Although connection.GetSchema("Tables") does return meta data about the tables in your database, it won't return everything in your sproc if you define any custom columns.
For example, if you throw in some random ad-hoc column like *SELECT ProductName,'Testing' As ProductTestName FROM dbo.Products" you won't see 'ProductTestName' as a column because it's not in the Schema of the Products table. To solve this, and ask for every column available in the returned data, leverage a method on the SqlDataReader object "GetSchemaTable()"
If I add this to the existing code sample you listed in your original question, you will notice just after the reader is declared I add a data table to capture the meta data from the reader itself. Next I loop through this meta data and add each column to another table that I use in the left-right code to check if each column exists.
Updated Source Code
Using reader As SqlDataReader = cmd.ExecuteReader()

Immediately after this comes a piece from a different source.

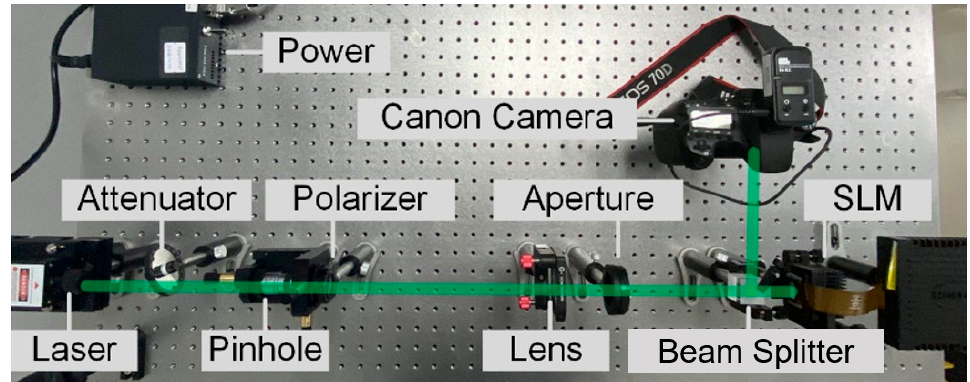
Figure 3. The phase-only holographic display system. In the experimental system, the illumination wavelength, pixel pitch, and resolution of the CGH are 532 nm, 3.74 µ m and 2000 × 2000, respectively. During the experiments, the camera is placed at shooting distances of 155, 160, 165, and 170 mm, respectively.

Dim table As DataTable = reader.GetSchemaTable()
Dim colNames As New DataTable()
For Each row As DataRow In table.Rows
colNames.Columns.Add(row.ItemArray(0))
Next
Dim product As Product While reader.Read()
product = New Product()
If Not colNames.Columns("ProductID") Is Nothing Then
product.ID = Convert.ToInt32(reader("ProductID"))
End If
product.SupplierID = Convert.ToInt32(reader("SupplierID"))
product.CategoryID = Convert.ToInt32(reader("CategoryID"))
product.ProductName = Convert.ToString(reader("ProductName"))
product.QuantityPerUnit = Convert.ToString(reader("QuantityPerUnit"))
product.UnitPrice = Convert.ToDouble(reader("UnitPrice"))
product.UnitsInStock = Convert.ToInt32(reader("UnitsInStock"))
product.UnitsOnOrder = Convert.ToInt32(reader("UnitsOnOrder"))
product.ReorderLevel = Convert.ToInt32(reader("ReorderLevel"))
productList.Add(product)
End While
This is a hack to be honest, as you should return every column to hydrate your object correctly. But I thought to include this reader method as it would actually grab all the columns, even if they are not defined in your table schema.
This approach to mapping your relational data into your domain model might cause some issues when you get into a lazy loading scenario.
Why not just have each sproc return complete column set, using null, -1, or acceptable values where you don't have the data. Avoids having to catch IndexOutOfRangeException or re-writing everything in LinqToSql.
Use the GetSchemaTable() method to retrieve the metadata of the DataReader. The DataTable that is returned can be used to check if a specific column is present or not.
Why don't you use LinqToSql - everything you need is done automatically. For the sake of being general you can use any other ORM tool for .NET
If you don't want to use an ORM you can also use reflection for things like this (though in this case because ProductID is not named the same on both sides, you couldn't do it in the simplistic fashion demonstrated here):
List Provider in C#
I would call reader.GetOrdinal for each field name before starting the while loop. Unfortunately GetOrdinal throws an IndexOutOfRangeException if the field doesn't exist, so it won't be very performant.
You could probably store the results in a Dictionary<string, int> and use its ContainsKey method to determine if the field was supplied.